• _Description of the task_: Report only how many lines in the material contain "cout".

• _Information given_:

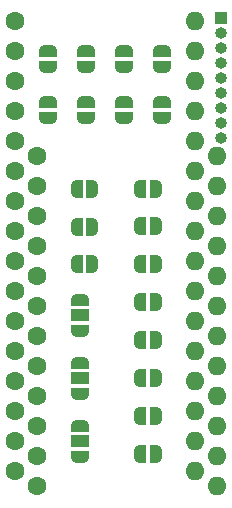
<source format=gbs>
%TF.GenerationSoftware,KiCad,Pcbnew,(6.0.2)*%
%TF.CreationDate,2022-03-14T15:32:47-04:00*%
%TF.ProjectId,23XX-Adapter,32335858-2d41-4646-9170-7465722e6b69,2*%
%TF.SameCoordinates,Original*%
%TF.FileFunction,Soldermask,Bot*%
%TF.FilePolarity,Negative*%
%FSLAX46Y46*%
G04 Gerber Fmt 4.6, Leading zero omitted, Abs format (unit mm)*
G04 Created by KiCad (PCBNEW (6.0.2)) date 2022-03-14 15:32:47*
%MOMM*%
%LPD*%
G01*
G04 APERTURE LIST*
G04 Aperture macros list*
%AMFreePoly0*
4,1,22,0.500000,-0.750000,0.000000,-0.750000,0.000000,-0.745033,-0.079941,-0.743568,-0.215256,-0.701293,-0.333266,-0.622738,-0.424486,-0.514219,-0.481581,-0.384460,-0.499164,-0.250000,-0.500000,-0.250000,-0.500000,0.250000,-0.499164,0.250000,-0.499963,0.256109,-0.478152,0.396186,-0.417904,0.524511,-0.324060,0.630769,-0.204165,0.706417,-0.067858,0.745374,0.000000,0.744959,0.000000,0.750000,
0.500000,0.750000,0.500000,-0.750000,0.500000,-0.750000,$1*%
%AMFreePoly1*
4,1,20,0.000000,0.744959,0.073905,0.744508,0.209726,0.703889,0.328688,0.626782,0.421226,0.519385,0.479903,0.390333,0.500000,0.250000,0.500000,-0.250000,0.499851,-0.262216,0.476331,-0.402017,0.414519,-0.529596,0.319384,-0.634700,0.198574,-0.708877,0.061801,-0.746166,0.000000,-0.745033,0.000000,-0.750000,-0.500000,-0.750000,-0.500000,0.750000,0.000000,0.750000,0.000000,0.744959,
0.000000,0.744959,$1*%
%AMFreePoly2*
4,1,22,0.550000,-0.750000,0.000000,-0.750000,0.000000,-0.745033,-0.079941,-0.743568,-0.215256,-0.701293,-0.333266,-0.622738,-0.424486,-0.514219,-0.481581,-0.384460,-0.499164,-0.250000,-0.500000,-0.250000,-0.500000,0.250000,-0.499164,0.250000,-0.499963,0.256109,-0.478152,0.396186,-0.417904,0.524511,-0.324060,0.630769,-0.204165,0.706417,-0.067858,0.745374,0.000000,0.744959,0.000000,0.750000,
0.550000,0.750000,0.550000,-0.750000,0.550000,-0.750000,$1*%
%AMFreePoly3*
4,1,20,0.000000,0.744959,0.073905,0.744508,0.209726,0.703889,0.328688,0.626782,0.421226,0.519385,0.479903,0.390333,0.500000,0.250000,0.500000,-0.250000,0.499851,-0.262216,0.476331,-0.402017,0.414519,-0.529596,0.319384,-0.634700,0.198574,-0.708877,0.061801,-0.746166,0.000000,-0.745033,0.000000,-0.750000,-0.550000,-0.750000,-0.550000,0.750000,0.000000,0.750000,0.000000,0.744959,
0.000000,0.744959,$1*%
G04 Aperture macros list end*
%ADD10C,1.600000*%
%ADD11O,1.600000X1.600000*%
%ADD12O,1.000000X1.000000*%
%ADD13R,1.000000X1.000000*%
%ADD14FreePoly0,180.000000*%
%ADD15FreePoly1,180.000000*%
%ADD16FreePoly2,90.000000*%
%ADD17R,1.500000X1.000000*%
%ADD18FreePoly3,90.000000*%
%ADD19FreePoly0,270.000000*%
%ADD20FreePoly1,270.000000*%
%ADD21FreePoly0,90.000000*%
%ADD22FreePoly1,90.000000*%
G04 APERTURE END LIST*
D10*
X140030000Y-74390000D03*
X140030000Y-76930000D03*
X140030000Y-79470000D03*
X140030000Y-82010000D03*
X140030000Y-84550000D03*
X140030000Y-87090000D03*
X140030000Y-89630000D03*
X140030000Y-92170000D03*
X140030000Y-94710000D03*
X140030000Y-97250000D03*
X140030000Y-99790000D03*
X140030000Y-102330000D03*
X140030000Y-104870000D03*
X140030000Y-107410000D03*
X140030000Y-109950000D03*
X140030000Y-112490000D03*
D11*
X155270000Y-112490000D03*
X155270000Y-109950000D03*
X155270000Y-107410000D03*
X155270000Y-104870000D03*
X155270000Y-102330000D03*
X155270000Y-99790000D03*
X155270000Y-97250000D03*
X155270000Y-94710000D03*
X155270000Y-92170000D03*
X155270000Y-89630000D03*
X155270000Y-87090000D03*
X155270000Y-84550000D03*
X155270000Y-82010000D03*
X155270000Y-79470000D03*
X155270000Y-76930000D03*
X155270000Y-74390000D03*
D12*
X157475000Y-84250000D03*
X157475000Y-82980000D03*
X157475000Y-81710000D03*
X157475000Y-80440000D03*
X157475000Y-79170000D03*
X157475000Y-77900000D03*
X157475000Y-76630000D03*
X157475000Y-75360000D03*
D10*
X141935000Y-85820000D03*
X141935000Y-88360000D03*
X141935000Y-90900000D03*
X141935000Y-93440000D03*
X141935000Y-95980000D03*
X141935000Y-98520000D03*
X141935000Y-101060000D03*
X141935000Y-103600000D03*
X141935000Y-106140000D03*
X141935000Y-108680000D03*
X141935000Y-111220000D03*
X141935000Y-113760000D03*
D11*
X157175000Y-113760000D03*
X157175000Y-111220000D03*
X157175000Y-108680000D03*
X157175000Y-106140000D03*
X157175000Y-103600000D03*
X157175000Y-101060000D03*
X157175000Y-98520000D03*
X157175000Y-95980000D03*
X157175000Y-93440000D03*
X157175000Y-90900000D03*
X157175000Y-88360000D03*
X157175000Y-85820000D03*
D13*
X157475000Y-74090000D03*
D14*
X151950000Y-107800000D03*
D15*
X150650000Y-107800000D03*
D14*
X151950000Y-94960000D03*
D15*
X150650000Y-94960000D03*
D14*
X151950000Y-104590000D03*
D15*
X150650000Y-104590000D03*
D16*
X145500000Y-111242852D03*
D17*
X145500000Y-109942852D03*
D18*
X145500000Y-108642852D03*
D19*
X146031000Y-76930000D03*
D20*
X146031000Y-78230000D03*
D16*
X145500000Y-105913424D03*
D17*
X145500000Y-104613424D03*
D18*
X145500000Y-103313424D03*
D14*
X151950000Y-88540000D03*
D15*
X150650000Y-88540000D03*
D14*
X151950000Y-101380000D03*
D15*
X150650000Y-101380000D03*
D16*
X145500000Y-100583997D03*
D17*
X145500000Y-99283997D03*
D18*
X145500000Y-97983997D03*
D14*
X151950000Y-91750000D03*
D15*
X150650000Y-91750000D03*
D21*
X152507000Y-82533000D03*
D22*
X152507000Y-81233000D03*
D14*
X146550000Y-88540000D03*
D15*
X145250000Y-88540000D03*
D14*
X146550000Y-91775143D03*
D15*
X145250000Y-91775143D03*
D14*
X151950000Y-98170000D03*
D15*
X150650000Y-98170000D03*
D14*
X146550000Y-94960000D03*
D15*
X145250000Y-94960000D03*
D19*
X152507000Y-76930000D03*
D20*
X152507000Y-78230000D03*
D21*
X142793000Y-82533000D03*
D22*
X142793000Y-81233000D03*
D21*
X146031000Y-82533000D03*
D22*
X146031000Y-81233000D03*
D14*
X151950000Y-111010000D03*
D15*
X150650000Y-111010000D03*
D19*
X142793000Y-76930000D03*
D20*
X142793000Y-78230000D03*
D21*
X149269000Y-82533000D03*
D22*
X149269000Y-81233000D03*
D19*
X149269000Y-76930000D03*
D20*
X149269000Y-78230000D03*
M02*

</source>
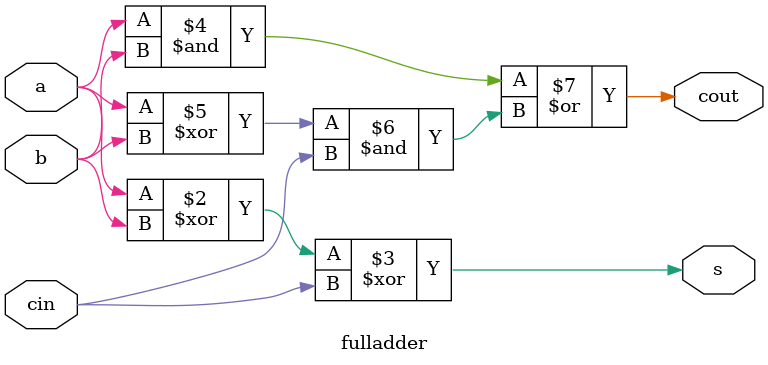
<source format=sv>
module fulladder (a,b, cin, s, cout);
input bit a, b, cin;
output bit s, cout;

always_comb
begin
	s=a^b^cin;
	cout=(a&b)|((a^b)&cin);
end

endmodule



</source>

• _Final answer_: 3